Ben seni tanırım, herhangi bir insanı tanır gibi değil de, tümden özel bir şekilde.
Mecdelli Meryem, mezara gelip Rabbin bedenini bulamadığında, alınıp götürüldüğünü düşündü ve durumu öğrencilere bildirdi. Onlar da bakmaya geldiler ve durumun, kadının anlattığı gibi olduğu kanısına vardılar. Onlarla ilgili olarak hemen şöyle beyan edilir: “Bundan sonra öğrenciler yine evlerine döndüler” ve bu da eklenilir: “Meryem ise mezarın dışında durmuş ağlıyordu” (Yu. 20, 10-11).Bu olayla, öğrenciler uzaklaştıktan sonra bile Rabbin mezarından ayrılmayan, kadının ruhunu istila eden sevgi gücüne dikkat etmeliyiz. Bulamadığını arıyordu, bu arayışında ağlıyordu ve onun için canlı bir sevgi ile yanıp tutuştuğundan kaçırıldığını düşünerek, arzu ile için için yanıyordu.O yüzdendir ki, onu aramak için kaldığından, yalnızca kendi onu görebildi; çünkü “sona kadar dayanan kurtulacaktır” (Mat. 10, 22) diyen gerçeğin sesinin beyan ettiği gibi, iyi eylemin gücü kararlılıktadır.Bir kez aradı, oysa bulamadı; arayışında ısrar etti ve bulması uygun görüldü. Böylece uzayan arzular arttı ve artarak da arayışların hedefine ulaştılar. Kutsal arzular uzamakla artıyor. Şayet bekleyişte azalırlarsa, bu, gerçek arzu olmadıklarının işaretidir.

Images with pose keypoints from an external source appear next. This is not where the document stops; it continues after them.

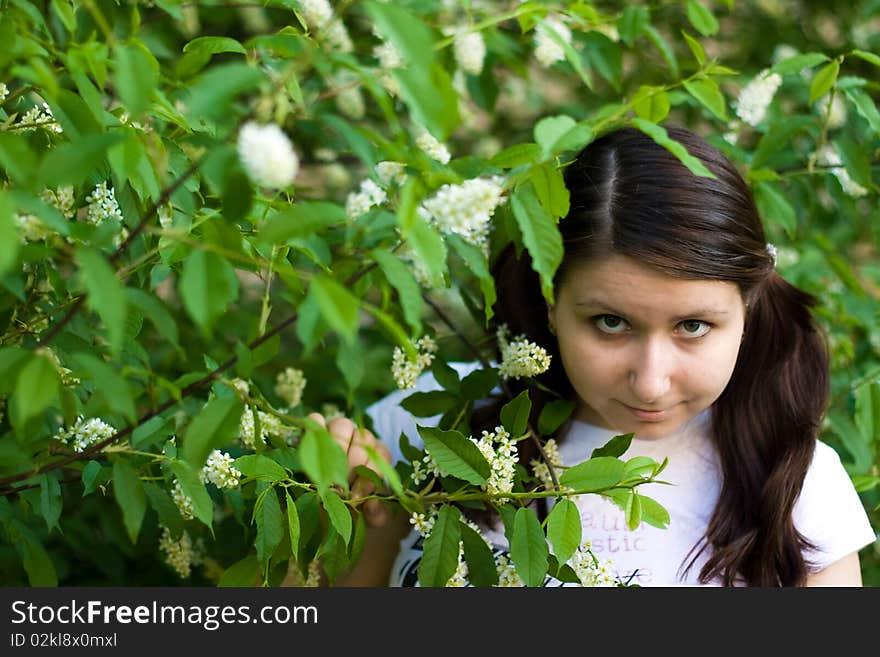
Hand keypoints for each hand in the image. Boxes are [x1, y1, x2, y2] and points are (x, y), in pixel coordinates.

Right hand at [306, 412, 391, 527]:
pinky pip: (315, 420)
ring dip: (335, 449)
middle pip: (363, 438)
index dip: (368, 478)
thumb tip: (371, 504)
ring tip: (326, 473)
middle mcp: (362, 440)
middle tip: (339, 487)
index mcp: (379, 456)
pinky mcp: (316, 431)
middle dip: (351, 465)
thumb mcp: (372, 517)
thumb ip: (377, 513)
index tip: (355, 497)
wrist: (334, 507)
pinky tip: (310, 449)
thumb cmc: (356, 508)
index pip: (381, 456)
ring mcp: (339, 432)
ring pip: (342, 425)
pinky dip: (313, 429)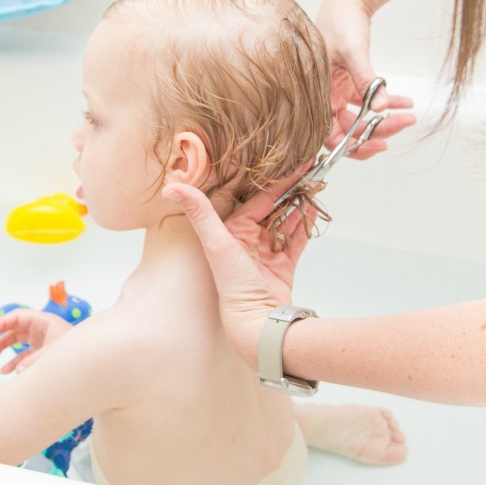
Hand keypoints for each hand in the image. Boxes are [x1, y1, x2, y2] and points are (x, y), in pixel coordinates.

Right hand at [0, 310, 74, 373]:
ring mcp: (42, 340)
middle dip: (2, 336)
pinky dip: (15, 361)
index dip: (2, 323)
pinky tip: (7, 371)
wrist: (91, 360)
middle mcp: (42, 329)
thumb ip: (34, 361)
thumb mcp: (53, 353)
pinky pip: (24, 354)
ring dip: (5, 349)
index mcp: (44, 322)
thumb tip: (17, 371)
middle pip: (16, 328)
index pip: (18, 317)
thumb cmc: (76, 351)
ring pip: (18, 342)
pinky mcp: (43, 351)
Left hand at [162, 178, 311, 369]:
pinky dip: (303, 225)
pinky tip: (312, 209)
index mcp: (231, 232)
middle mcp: (247, 241)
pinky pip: (295, 240)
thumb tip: (170, 187)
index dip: (272, 180)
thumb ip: (199, 212)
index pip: (255, 199)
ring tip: (314, 185)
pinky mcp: (283, 267)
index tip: (288, 162)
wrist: (257, 322)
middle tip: (308, 169)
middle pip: (271, 207)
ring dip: (298, 204)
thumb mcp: (216, 243)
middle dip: (289, 189)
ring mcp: (266, 253)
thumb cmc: (233, 286)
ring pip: (285, 221)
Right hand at [317, 0, 416, 158]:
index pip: (330, 135)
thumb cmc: (341, 21)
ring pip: (362, 118)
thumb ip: (367, 80)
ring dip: (386, 120)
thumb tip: (381, 108)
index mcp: (317, 94)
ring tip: (409, 115)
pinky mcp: (349, 83)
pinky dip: (387, 103)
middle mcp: (325, 97)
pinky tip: (405, 102)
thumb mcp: (353, 51)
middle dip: (377, 131)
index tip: (379, 144)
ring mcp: (337, 92)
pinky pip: (369, 101)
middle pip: (350, 130)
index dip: (353, 146)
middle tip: (403, 123)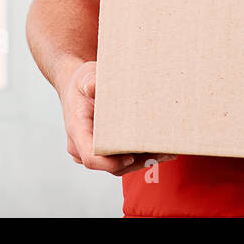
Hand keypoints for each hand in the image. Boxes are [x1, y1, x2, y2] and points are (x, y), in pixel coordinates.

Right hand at [60, 60, 175, 176]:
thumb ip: (90, 82)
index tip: (130, 157)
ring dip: (142, 161)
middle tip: (160, 153)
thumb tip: (94, 86)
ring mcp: (92, 150)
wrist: (78, 88)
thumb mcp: (84, 77)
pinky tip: (159, 150)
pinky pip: (121, 160)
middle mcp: (81, 145)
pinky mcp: (104, 151)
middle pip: (109, 165)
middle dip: (137, 162)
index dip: (111, 162)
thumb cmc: (81, 84)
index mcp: (77, 130)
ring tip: (166, 152)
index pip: (90, 157)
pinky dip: (140, 157)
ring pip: (118, 166)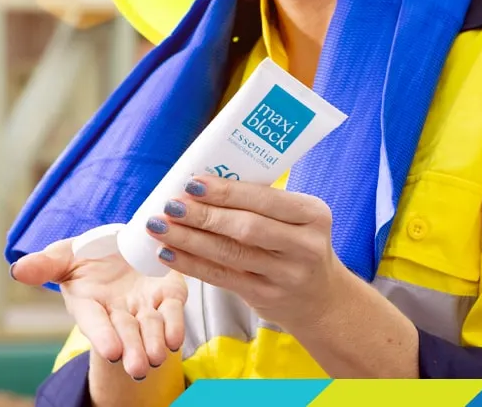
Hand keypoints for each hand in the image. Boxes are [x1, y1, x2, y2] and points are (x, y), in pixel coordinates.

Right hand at [10, 238, 187, 379]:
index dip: (101, 335)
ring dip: (154, 343)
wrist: (126, 243)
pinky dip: (175, 325)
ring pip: (150, 329)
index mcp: (89, 303)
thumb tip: (16, 270)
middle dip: (131, 350)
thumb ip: (45, 265)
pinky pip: (172, 313)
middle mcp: (117, 311)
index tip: (110, 352)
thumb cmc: (89, 253)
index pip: (94, 321)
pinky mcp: (168, 296)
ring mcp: (144, 306)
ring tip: (157, 357)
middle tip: (137, 367)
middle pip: (124, 333)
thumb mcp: (64, 255)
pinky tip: (176, 338)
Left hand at [144, 175, 343, 334]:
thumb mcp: (294, 220)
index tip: (192, 183)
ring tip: (160, 227)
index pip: (264, 199)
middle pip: (246, 227)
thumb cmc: (295, 245)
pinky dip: (192, 264)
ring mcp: (287, 275)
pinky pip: (222, 278)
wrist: (321, 299)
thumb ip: (259, 203)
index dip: (226, 191)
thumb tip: (199, 183)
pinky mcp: (267, 297)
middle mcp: (305, 245)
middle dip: (203, 215)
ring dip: (189, 239)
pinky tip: (169, 253)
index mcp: (312, 214)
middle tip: (170, 205)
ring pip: (230, 254)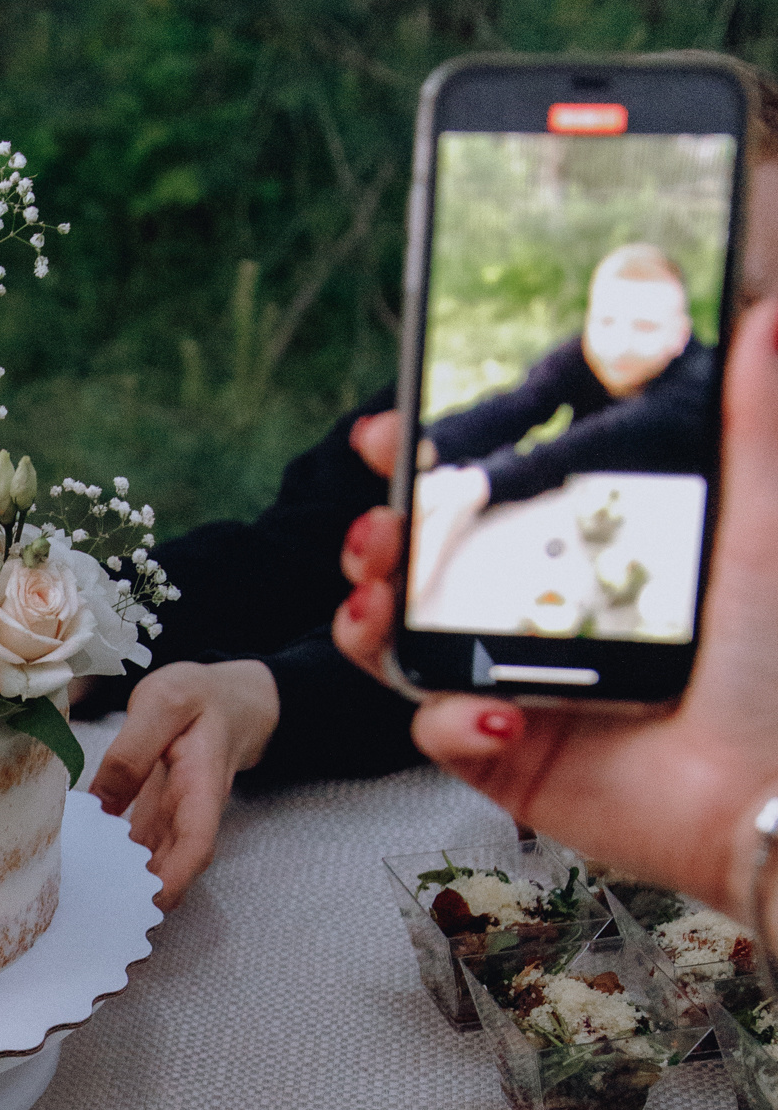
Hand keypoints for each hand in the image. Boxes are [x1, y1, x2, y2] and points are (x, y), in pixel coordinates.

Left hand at [91, 660, 279, 906]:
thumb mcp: (163, 702)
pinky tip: (84, 871)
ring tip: (83, 905)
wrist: (228, 698)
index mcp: (202, 784)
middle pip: (174, 865)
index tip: (147, 903)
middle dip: (142, 896)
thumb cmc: (199, 696)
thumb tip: (100, 803)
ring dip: (126, 884)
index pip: (197, 843)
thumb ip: (133, 749)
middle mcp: (192, 811)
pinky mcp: (159, 816)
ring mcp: (176, 817)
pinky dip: (117, 862)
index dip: (175, 877)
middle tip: (97, 918)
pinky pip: (141, 847)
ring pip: (155, 861)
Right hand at [332, 297, 777, 926]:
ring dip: (371, 626)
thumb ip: (748, 428)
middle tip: (376, 530)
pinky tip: (496, 714)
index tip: (382, 433)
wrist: (769, 793)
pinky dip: (451, 723)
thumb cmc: (771, 665)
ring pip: (400, 650)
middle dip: (374, 545)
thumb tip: (760, 316)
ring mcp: (505, 688)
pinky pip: (439, 736)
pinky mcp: (499, 760)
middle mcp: (527, 618)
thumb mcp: (756, 529)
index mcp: (574, 556)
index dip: (421, 463)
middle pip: (414, 570)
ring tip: (379, 610)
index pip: (475, 497)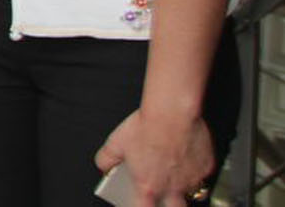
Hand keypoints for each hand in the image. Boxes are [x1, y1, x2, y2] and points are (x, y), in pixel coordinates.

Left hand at [96, 107, 215, 206]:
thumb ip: (106, 159)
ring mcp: (192, 180)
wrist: (172, 113)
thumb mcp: (115, 143)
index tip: (140, 204)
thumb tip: (104, 167)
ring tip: (177, 179)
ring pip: (193, 195)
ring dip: (185, 191)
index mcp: (148, 186)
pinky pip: (203, 176)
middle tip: (165, 197)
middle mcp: (172, 188)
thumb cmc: (145, 127)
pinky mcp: (206, 169)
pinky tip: (188, 160)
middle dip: (171, 206)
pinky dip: (196, 172)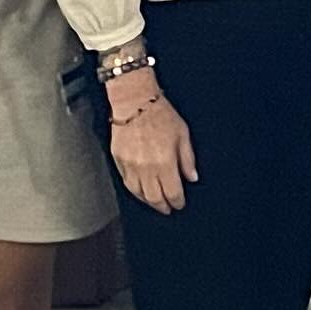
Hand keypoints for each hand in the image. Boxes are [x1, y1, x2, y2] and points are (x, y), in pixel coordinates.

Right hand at [107, 75, 197, 214]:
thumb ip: (187, 159)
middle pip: (155, 198)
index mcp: (165, 162)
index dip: (178, 202)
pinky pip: (127, 183)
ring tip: (156, 202)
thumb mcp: (182, 134)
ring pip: (139, 194)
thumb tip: (192, 177)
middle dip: (163, 206)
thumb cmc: (160, 114)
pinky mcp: (118, 161)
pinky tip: (141, 191)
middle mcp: (146, 168)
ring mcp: (130, 166)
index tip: (180, 204)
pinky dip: (135, 191)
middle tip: (168, 208)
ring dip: (148, 201)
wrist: (134, 101)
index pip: (172, 192)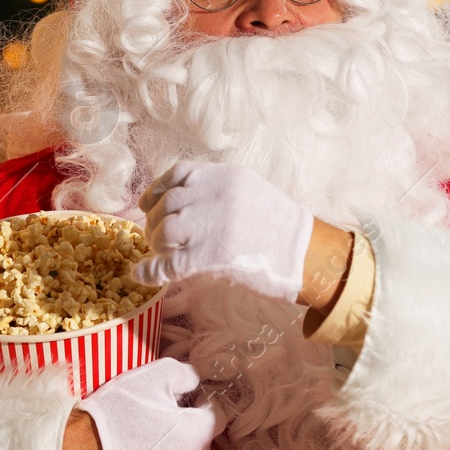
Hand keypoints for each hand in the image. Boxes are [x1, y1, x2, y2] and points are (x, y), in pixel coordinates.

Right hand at [76, 358, 222, 449]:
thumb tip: (195, 380)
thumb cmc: (114, 416)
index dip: (196, 406)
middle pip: (196, 446)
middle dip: (181, 434)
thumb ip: (182, 374)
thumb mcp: (150, 378)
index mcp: (196, 435)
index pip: (214, 417)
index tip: (174, 402)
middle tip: (149, 423)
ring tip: (132, 449)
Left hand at [134, 161, 314, 303]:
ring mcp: (211, 226)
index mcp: (225, 177)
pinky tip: (143, 276)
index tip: (149, 203)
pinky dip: (150, 271)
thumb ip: (220, 191)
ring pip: (164, 230)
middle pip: (168, 203)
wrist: (305, 254)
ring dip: (157, 243)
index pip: (179, 173)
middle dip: (156, 221)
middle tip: (158, 237)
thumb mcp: (252, 192)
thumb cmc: (282, 228)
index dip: (157, 189)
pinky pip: (168, 264)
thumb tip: (187, 202)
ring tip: (163, 254)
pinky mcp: (210, 257)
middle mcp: (214, 196)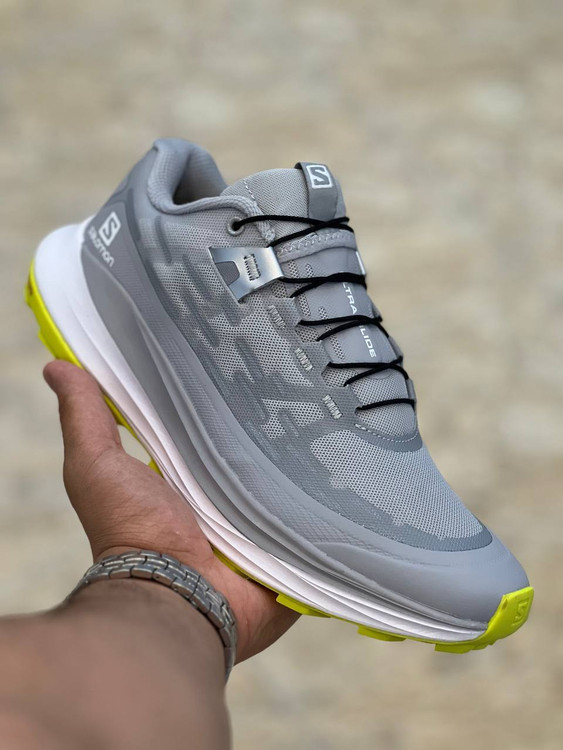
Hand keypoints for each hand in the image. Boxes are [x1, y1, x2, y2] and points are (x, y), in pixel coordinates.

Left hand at [44, 360, 298, 661]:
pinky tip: (343, 459)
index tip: (236, 357)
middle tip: (292, 376)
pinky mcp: (289, 544)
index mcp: (183, 478)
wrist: (176, 599)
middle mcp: (221, 499)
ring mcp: (257, 523)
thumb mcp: (97, 466)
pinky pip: (312, 513)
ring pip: (286, 477)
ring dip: (300, 456)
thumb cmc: (131, 531)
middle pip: (251, 451)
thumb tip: (57, 368)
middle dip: (269, 423)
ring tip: (326, 407)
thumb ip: (84, 418)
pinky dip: (324, 493)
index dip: (219, 399)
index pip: (208, 429)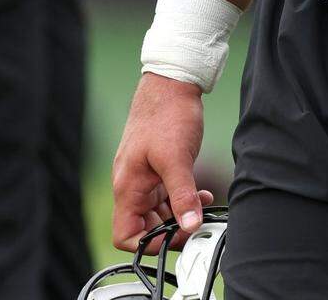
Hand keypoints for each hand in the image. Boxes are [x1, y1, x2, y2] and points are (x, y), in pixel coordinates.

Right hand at [112, 72, 214, 251]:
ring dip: (178, 214)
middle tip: (195, 225)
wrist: (172, 82)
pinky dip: (182, 199)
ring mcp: (144, 175)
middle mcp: (132, 184)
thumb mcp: (177, 158)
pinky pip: (166, 194)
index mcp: (128, 186)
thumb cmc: (166, 114)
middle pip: (143, 226)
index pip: (125, 235)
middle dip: (169, 230)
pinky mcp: (157, 167)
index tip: (175, 237)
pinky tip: (201, 194)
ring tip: (202, 208)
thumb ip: (182, 195)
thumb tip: (190, 226)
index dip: (148, 244)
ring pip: (157, 211)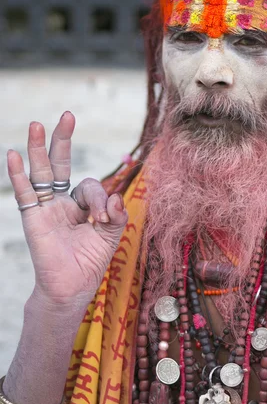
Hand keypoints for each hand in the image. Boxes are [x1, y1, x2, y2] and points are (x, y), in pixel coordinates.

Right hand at [7, 111, 127, 306]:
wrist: (72, 288)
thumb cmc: (89, 262)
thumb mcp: (112, 235)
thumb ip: (117, 215)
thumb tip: (117, 198)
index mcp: (80, 204)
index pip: (90, 186)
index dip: (100, 199)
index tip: (103, 219)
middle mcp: (61, 201)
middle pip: (60, 164)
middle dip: (63, 140)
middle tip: (68, 115)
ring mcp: (46, 208)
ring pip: (40, 173)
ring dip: (39, 149)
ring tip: (36, 125)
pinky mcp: (34, 218)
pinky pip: (25, 193)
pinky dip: (18, 174)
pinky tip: (12, 155)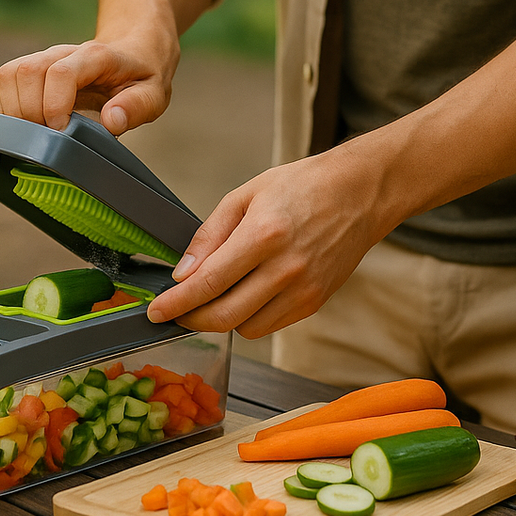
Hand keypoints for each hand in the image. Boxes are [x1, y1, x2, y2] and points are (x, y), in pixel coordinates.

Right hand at [0, 27, 179, 133]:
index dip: (54, 106)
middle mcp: (62, 52)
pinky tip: (26, 126)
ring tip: (37, 133)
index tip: (62, 131)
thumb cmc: (141, 77)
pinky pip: (0, 83)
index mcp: (95, 57)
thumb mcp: (153, 94)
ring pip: (7, 75)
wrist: (132, 50)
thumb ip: (135, 107)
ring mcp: (42, 58)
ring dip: (14, 112)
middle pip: (26, 73)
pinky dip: (4, 109)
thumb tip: (110, 121)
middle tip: (50, 137)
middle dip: (31, 114)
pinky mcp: (28, 69)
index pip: (60, 73)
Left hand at [146, 147, 391, 338]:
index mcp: (263, 235)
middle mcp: (286, 268)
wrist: (360, 192)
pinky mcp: (315, 302)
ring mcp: (304, 290)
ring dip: (222, 319)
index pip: (208, 284)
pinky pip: (270, 325)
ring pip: (246, 328)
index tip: (155, 311)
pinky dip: (250, 317)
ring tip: (217, 295)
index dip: (176, 304)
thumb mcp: (245, 195)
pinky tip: (246, 294)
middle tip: (176, 311)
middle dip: (191, 319)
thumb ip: (209, 236)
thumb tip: (182, 274)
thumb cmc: (303, 186)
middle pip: (224, 317)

Gerçeğe ulaşabilen herkes bu yakıcı sevgiyi denemiştir. Davut: “Tanrı’ya susadım, hayatın kaynağı Tanrı’ya; ne zaman görmeye gideceğim Tanrı’nın yüzünü” (Mez. 41, 3). Ve Ezgiler Ezgisi’nde Kilise: Ben sevgi ile yaralandım (bak. Ezg. 4, 9) der. Ve yeniden der ki: Ruhum dayanamadı (bak. Ezg. 5, 6).“Kadın, niçin ağlıyorsun? Kimi arıyorsun? (Yu. 20, 15). Acısının nedeni soruluyor; öyle ki arzu artsın ve aradığına adı ile seslenince ona duyduğu sevgi daha da alevlensin.“İsa ona, “Meryem!” dedi (Yu. 20, 16). Kendini tanımadan ona, cinsinin genel adı ile seslendikten sonra adı ile çağırır; sanki bunu söylemek istiyormuş gibi: Seni tanıyanı tanı. Ben seni tanırım, herhangi bir insanı tanır gibi değil de, tümden özel bir şekilde.”O halde, adı ile çağrılan Meryem, Yaratıcıyı tanır ve hemen: “Rabbuni” yani “Hocam!” diye haykırır. Dışarda aradığı O idi ve onu içten arayışında yöneten yine O idi.